Updated on: Tuesday, January 04, 2011
For the plethora of engineering colleges struggling to find the right faculty, the National Programme on Technology Enhanced Learning (NPTEL) has come in handy for delivering quality content jointly created by seven Indian Institutes of Technology and the Indian Institute of Science.
Contents in five engineering branches — Civil, Computer Science, Electrical, Electronics and Communication, and Mechanical — have been created based on the model curriculum suggested by the All India Council for Technical Education (AICTE) and the syllabi of major affiliating universities in the country.
Since a majority of teachers are young and inexperienced and undergraduate degree holders, it has become imperative for the IITs, IISc, NITs and other leading universities to disseminate teaching/learning content of high quality. And the NPTEL contents have been envisaged as core curriculum content for training purposes. Under NPTEL, which is implemented by the National Programme Committee headed by the Joint Secretary of Higher Education, MHRD, and the Programme Implementation Committee headed by M.S. Ananth, Director IIT Madras, open course materials for engineering and science students and teachers have been provided free of cost.
There are 125 web courses accessible through the website http://nptel.iitm.ac.in and 135 video lecture courses in addition to the large repositories of video lectures prepared by the IITs. The video content is available in MPEG-4 format with a bit-rate of 512 kbps.
Video courses on Ocean Engineering, Biotechnology, Metallurgy and Mining were also added in the recent past. At the end of the second phase in which participation of over 1,000 faculty members from NITs and major universities have been enlisted, there will be about 400 video lecture courses (with about 16,000 hours of lectures). When it is completed, the NPTEL will carry the distinction of being the largest video repository of technical lecture-courses in the world. According to the vice-chancellor of Periyar University, Salem, K. Muthucheliyan, the value addition to the courses will be enormous if right partnerships are forged between industry and academia. Alongside training students on specific subjects and offering them financial rewards and career opportunities, industries can contribute to the process of creation of contents in several new courses and create courses that are not part of the AICTE curricula but which would address their requirements, he said.

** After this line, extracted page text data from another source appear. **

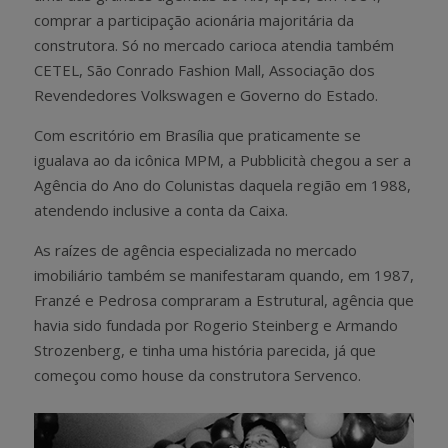
comprar a participação acionária majoritária da
construtora. Só no mercado carioca atendia também
CETEL, São Conrado Fashion Mall, Associação dos
Revendedores Volkswagen e Governo do Estado.
Com escritório em Brasília que praticamente se
igualava ao da icônica MPM, a Pubblicità chegou a ser a
Agência do Ano do Colunistas daquela região em 1988,
atendendo inclusive a conta da Caixa.
As raízes de agência especializada no mercado
imobiliário também se manifestaram quando, em 1987,
Franzé e Pedrosa compraram a Estrutural, agência que
havia sido fundada por Rogerio Steinberg e Armando
Strozenberg, e tinha uma história parecida, já que
começou como house da construtora Servenco.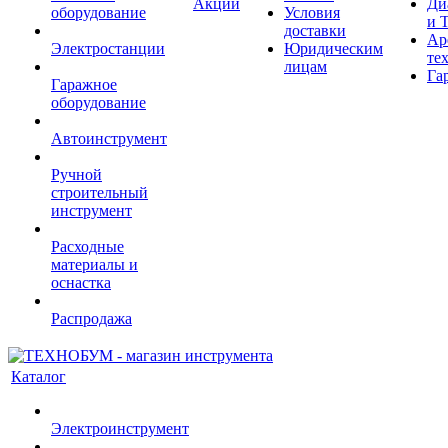
Акции
Ди
оборудование
Условия
и 
доставки
Ар
Электростанции
Юридическим
те
лицам
Га
Гаражное
оборудование
Автоинструмент
Ручной
строительный
инструмент
Расходные
материалы и
оснастка
Распродажа
Каталог
Электроинструмент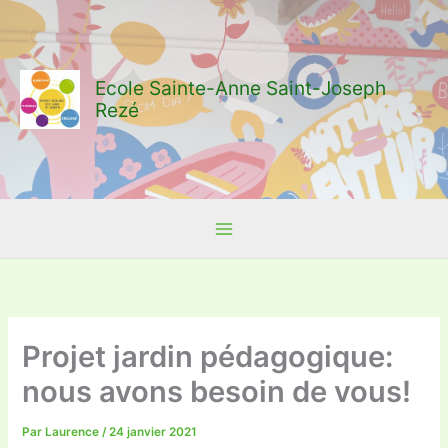
Aller
au
contenu
Ecole Sainte-Anne Saint-Joseph
Rezé
Projet jardin pédagogique:
nous avons besoin de vous!
Par
Laurence
/
24 janvier 2021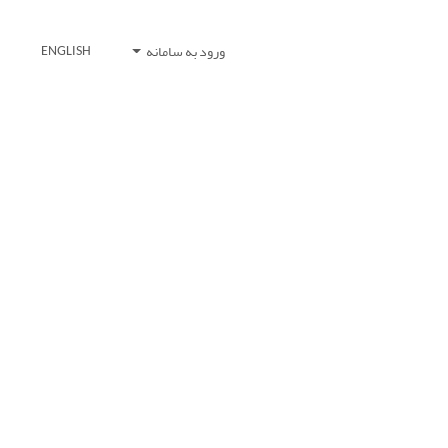
ورود به سامانه
ENGLISH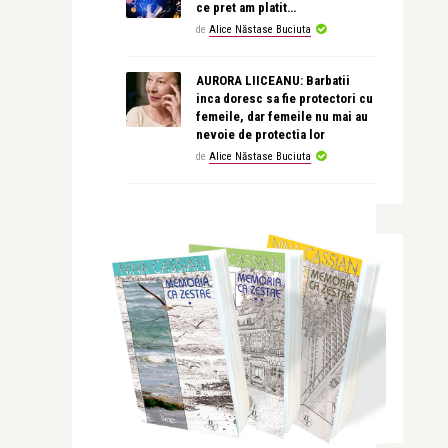
ce pret am platit…
de
Alice Năstase Buciuta
AURORA LIICEANU: Barbatii
inca doresc sa fie protectori cu
femeile, dar femeile nu mai au
nevoie de protectia lor
de
Alice Năstase Buciuta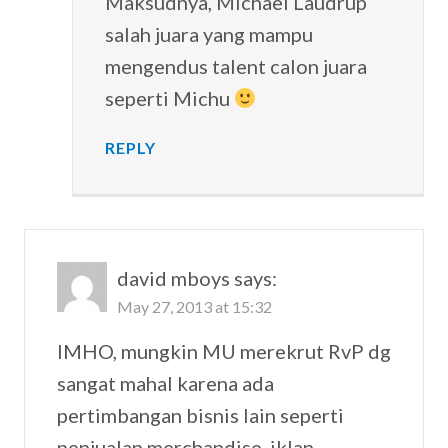
Maksudnya, Michael Laudrup
salah juara yang mampu
mengendus talent calon juara
seperti Michu
REPLY
david mboys
says:
May 27, 2013 at 15:32
IMHO, mungkin MU merekrut RvP dg
sangat mahal karena ada
pertimbangan bisnis lain seperti
penjualan merchandise, iklan,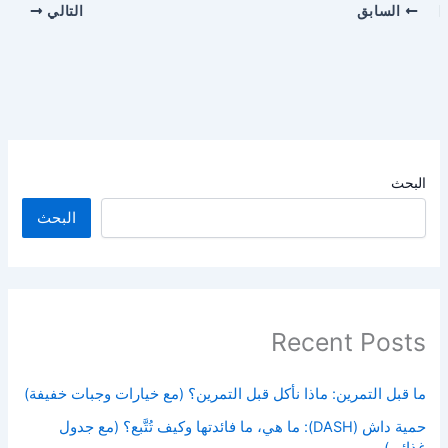
السابق
التالي
البحث
البحث
Recent Posts
ما قبل التمرين: ماذا نأكل قبل التمرين؟ (مع خيارات وجبات خفيفة)
حمية داش (DASH): ما هي، ما فائدتها وكيف تُتَّبع؟ (مع جدول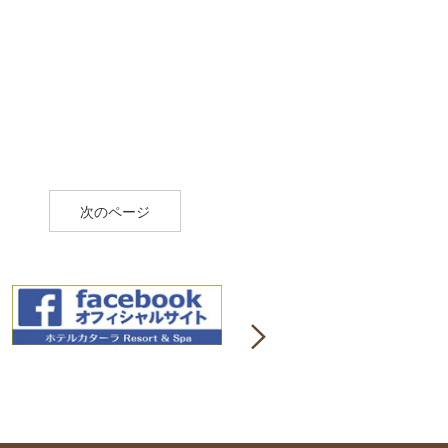
次のページ
Next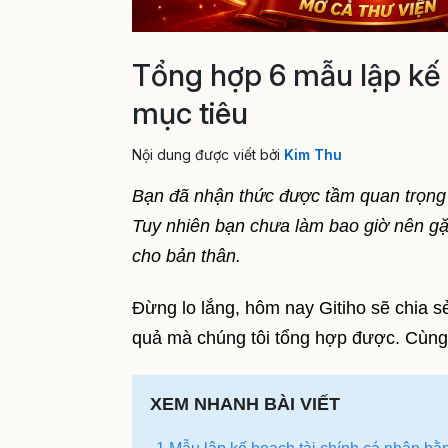
Tổng hợp 6 mẫu lập kế 
mục tiêu
Nội dung được viết bởi
Kim Thu
Bạn đã nhận thức được tầm quan trọng c
Tuy nhiên bạn chưa làm bao giờ nên gặ
cho bản thân.
Đừng lo lắng, hôm nay Gitiho sẽ chia 
quả mà chúng tôi tổng hợp được. Cùng
XEM NHANH BÀI VIẾT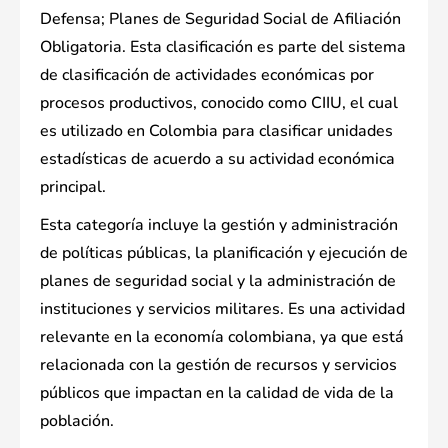
Defensa; Planes de Seguridad Social de Afiliación
Obligatoria. Esta clasificación es parte del sistema
de clasificación de actividades económicas por
procesos productivos, conocido como CIIU, el cual
es utilizado en Colombia para clasificar unidades
estadísticas de acuerdo a su actividad económica
principal.
Esta categoría incluye la gestión y administración
de políticas públicas, la planificación y ejecución de
planes de seguridad social y la administración de
instituciones y servicios militares. Es una actividad
relevante en la economía colombiana, ya que está
relacionada con la gestión de recursos y servicios
públicos que impactan en la calidad de vida de la
población.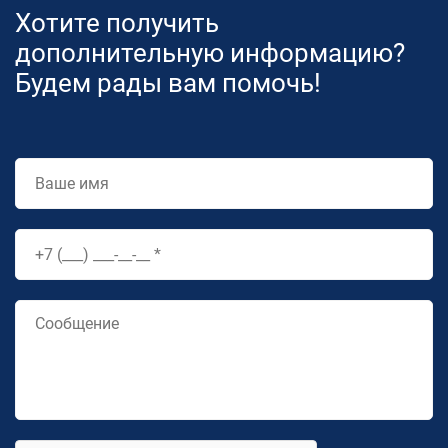
Хотите получить
дополнительную информацию?
Будем рады вам помочь!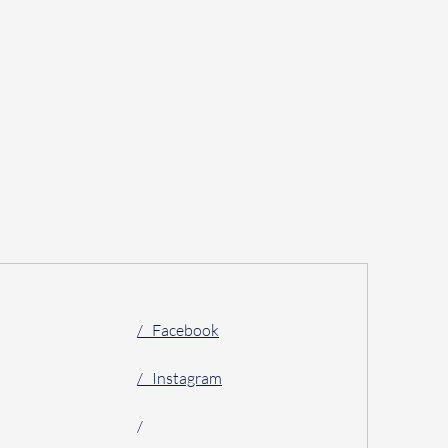
/ Facebook
/ Instagram
/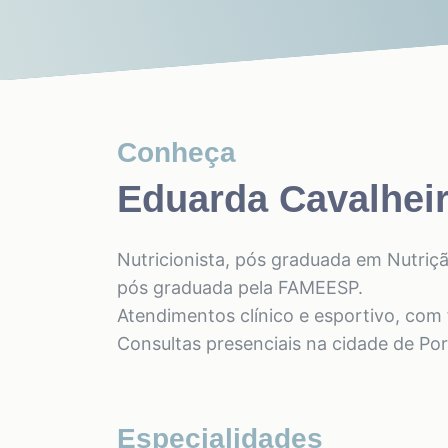
Conheça
Eduarda Cavalheir
Nutricionista, pós graduada em Nutriçã
pós graduada pela FAMEESP.
Atendimentos clínico e esportivo, com 
Consultas presenciais na cidade de Por
Especialidades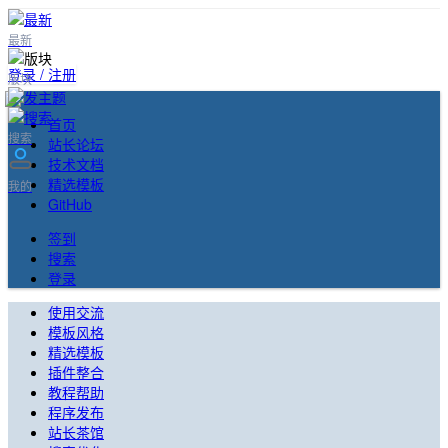
最新
登录 / 注册
版块
首页
搜索
站长论坛
技术文档
精选模板
我的
GitHub
签到
搜索
登录
使用交流
模板风格
精选模板
插件整合
教程帮助
程序发布
站长茶馆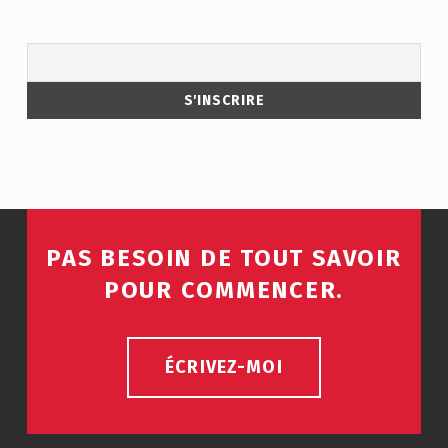
PAS BESOIN DE TOUT SAVOIR
POUR COMMENCER.
ÉCRIVEZ-MOI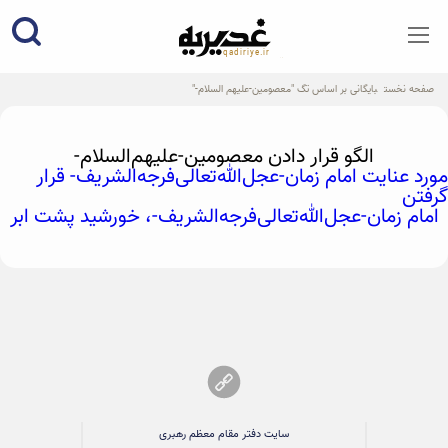
qadiriye.ir
نشریه ی غدیریه-بیانات استاد
الهی
صفحه نخست
بایگانی بر اساس تگ "معصومین-علیهم السلام-"
الگو قرار دادن معصومین-علیهم‌السلام-
مورد عنایت امام زمان-عجل‌الله‌تعالی‌فرجه‌الشریف- قرار
گرفتن
امام زمان-عجل‌الله‌تعالی‌فرجه‌الشریف-، خورشید پشت ابر
سایت دفتر مقام معظم رهبری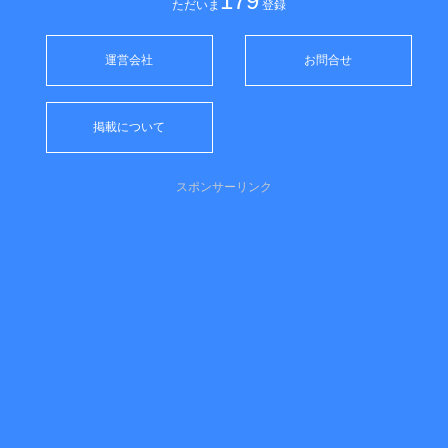
179
ただいま
登録
運営会社
お問合せ
掲載について
スポンサーリンク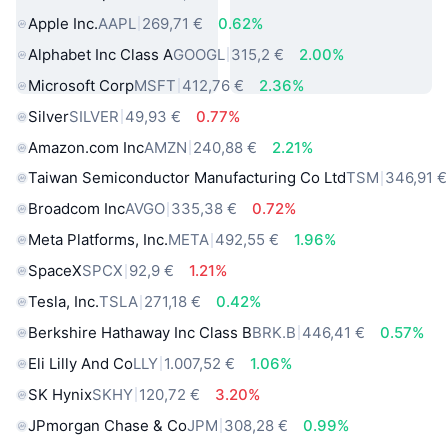
Apple Inc.
AAPL
269,71 €
0.62%
Alphabet Inc Class A
GOOGL
315,2 €
2.00%
Microsoft Corp
MSFT
412,76 €
2.36%
Silver
SILVER
49,93 €
0.77%
Amazon.com Inc
AMZN
240,88 €
2.21%
Taiwan Semiconductor Manufacturing Co Ltd
TSM
346,91 €
Broadcom Inc
AVGO
335,38 €
0.72%
Meta Platforms, Inc.
META
492,55 €
1.96%
SpaceX
SPCX
92,9 €
1.21%
Tesla, Inc.
TSLA
271,18 €
0.42%
Berkshire Hathaway Inc Class B
BRK.B
446,41 €
0.57%
Eli Lilly And Co
LLY
1.007,52 €
1.06%
SK Hynix
SKHY
120,72 €
3.20%
JPmorgan Chase & Co
JPM
308,28 €
0.99%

The several mechanisms proposed for promoting NPTEL include conduct of course-specific workshops by bringing together the faculty who have developed the course and the teachers who are likely to use the lecture material; creating subject index and keyword search for both video and web materials so that students can search for relevant material across courses through a search engine; creating and making available a course-specific Edupedia (similar to the concept of Wikipedia) with the help of qualified teachers across the country and a digital library relevant to course material; encouraging teachers in various colleges to adapt to the materials for preparing localised versions suitable for their respective examination system; and sharing the expertise on e-learning, content development and content dissemination with interested institutions so that they can set up their own e-learning portals.